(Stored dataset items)
* * * * *

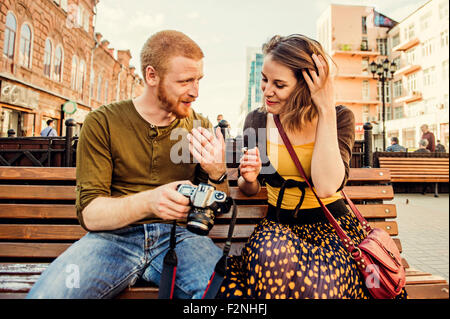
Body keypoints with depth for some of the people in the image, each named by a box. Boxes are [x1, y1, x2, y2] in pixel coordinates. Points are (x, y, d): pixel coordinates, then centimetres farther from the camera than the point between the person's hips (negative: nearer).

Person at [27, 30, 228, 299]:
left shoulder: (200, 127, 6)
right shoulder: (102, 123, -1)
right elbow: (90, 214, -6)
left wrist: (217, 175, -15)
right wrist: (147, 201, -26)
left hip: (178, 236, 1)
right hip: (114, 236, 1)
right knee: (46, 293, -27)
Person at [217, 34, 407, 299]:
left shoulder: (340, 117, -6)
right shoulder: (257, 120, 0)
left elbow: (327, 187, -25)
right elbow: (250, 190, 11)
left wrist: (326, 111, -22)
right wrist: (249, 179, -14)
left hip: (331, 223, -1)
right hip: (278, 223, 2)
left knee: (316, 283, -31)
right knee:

* * * * *

-- WORK INSTRUCTION --
Arrange the lines from the start of the items up to and including the line with "right shoulder: (102, 123, -1)" as a numbered list. Omit blank lines and leave the pictures out.

-- TASK RESULT --
1. Body keypoints with depth for some of the people in the image, each named by a box. Boxes are [x1, y1, x2, y2] in pixel coordinates. Points are (x, y, d): pixel coordinates, then centimetres farther from the camera than the point between the person's hips (negative: nearer).
2. Person at [27, 30, 228, 299]:
3. left shoulder: (200, 127, 6)
4. right shoulder: (102, 123, -1)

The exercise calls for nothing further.